Any ideas on how to improve the above model are highly welcome, please share them in the comments below.
DISCLAIMER
This post is written on an “as is” basis for educational purposes only and comes without any warranty. The findings and interpretations are exclusively those of the author and are not endorsed by or affiliated with any third party.
In particular, this post provides no sports betting advice! No responsibility is taken whatsoever if you lose money.
(If you make any money though I would be happy if you would buy me a coffee… that is not too much to ask, is it? 😉 )
UPDATE July 2, 2021
Unfortunately for Switzerland, our prediction got it (nearly) right. Spain won by a two-goal difference.

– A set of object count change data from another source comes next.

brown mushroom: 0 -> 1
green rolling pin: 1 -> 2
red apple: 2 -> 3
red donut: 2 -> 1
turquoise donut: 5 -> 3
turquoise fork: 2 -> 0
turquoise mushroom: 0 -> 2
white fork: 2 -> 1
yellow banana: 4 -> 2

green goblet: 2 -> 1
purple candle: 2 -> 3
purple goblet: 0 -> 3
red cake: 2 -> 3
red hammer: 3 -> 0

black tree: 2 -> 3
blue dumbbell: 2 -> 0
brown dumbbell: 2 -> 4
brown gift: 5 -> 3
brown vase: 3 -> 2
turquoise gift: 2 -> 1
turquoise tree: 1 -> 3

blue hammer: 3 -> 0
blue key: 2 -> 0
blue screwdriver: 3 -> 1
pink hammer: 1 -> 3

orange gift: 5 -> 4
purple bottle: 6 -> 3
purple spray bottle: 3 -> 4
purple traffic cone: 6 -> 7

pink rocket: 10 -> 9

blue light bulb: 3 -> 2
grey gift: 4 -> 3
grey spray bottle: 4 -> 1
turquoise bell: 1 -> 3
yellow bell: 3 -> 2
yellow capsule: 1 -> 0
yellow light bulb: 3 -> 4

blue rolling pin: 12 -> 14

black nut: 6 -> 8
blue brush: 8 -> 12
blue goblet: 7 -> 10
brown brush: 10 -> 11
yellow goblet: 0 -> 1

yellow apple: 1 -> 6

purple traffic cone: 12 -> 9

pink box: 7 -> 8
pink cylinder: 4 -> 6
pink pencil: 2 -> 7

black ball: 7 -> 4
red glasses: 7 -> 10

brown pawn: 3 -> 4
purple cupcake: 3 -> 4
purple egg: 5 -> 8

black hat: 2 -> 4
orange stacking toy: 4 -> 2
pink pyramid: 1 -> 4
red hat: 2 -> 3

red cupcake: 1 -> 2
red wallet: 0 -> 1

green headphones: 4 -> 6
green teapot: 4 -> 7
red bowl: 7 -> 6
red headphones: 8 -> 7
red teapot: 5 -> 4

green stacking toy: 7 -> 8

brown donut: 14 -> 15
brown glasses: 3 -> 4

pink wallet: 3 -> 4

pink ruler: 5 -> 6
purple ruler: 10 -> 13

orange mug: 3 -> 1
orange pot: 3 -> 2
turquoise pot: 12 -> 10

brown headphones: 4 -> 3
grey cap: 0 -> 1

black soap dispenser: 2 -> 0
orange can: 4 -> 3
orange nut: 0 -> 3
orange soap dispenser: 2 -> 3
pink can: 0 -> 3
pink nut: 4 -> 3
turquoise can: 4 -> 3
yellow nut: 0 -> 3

The end result was 1:3 (after penalty shoot-out), instead of the predicted 0:2.
UPDATE July 3, 2021
A (slightly) better method would be not to take the total market value of the whole team but the average value per player (same source). In this case, the prediction would have been the same but in other cases, it could be different.
UPDATE July 12, 2021
The result of the final (before the following penalty shoot-out) would have been correctly predicted as Italy 1:1 England! Penalty shoot-outs are really only better coin tosses, the only thing one might conclude is that the stronger (= more expensive) team should have some edge. In this case that would have been England. But as we all know things turned out differently and Italy is the new European champion – Congratulations!
UPDATE August 25, 2021
I further improved the tool and adapted it for the German Bundesliga:
New Bundesliga Forecasting Tool: Can Underdog Hertha Berlin beat Bayern Munich?
Hi, great post.
To improve the model, I’d try to value the offensive pack and defensive pack of a team (as the sum of player values for each part). Then, based on the value of defense for A and attack of B, I’d calibrate the distribution of goals for B, and with A attack and B defense the probability of a goal from A. In the best of all worlds, I’d estimate the probability of scoring a goal from observations of matches. That could allow for some controls (home biais, importance of the match (qualification, final phase, demonstration)) and so on.
Interesting, thank you, Xavier!
Would be great if you could give some concrete examples of how you would proceed.
No way to suggest an improvement. Often similar questions are approached with logistic regression. A comparison might be interesting especially if we are teaching predictive modeling. Leading students into binary classification can be difficult. Thank you for the article.
Thank you for your feedback and your input, Matthew!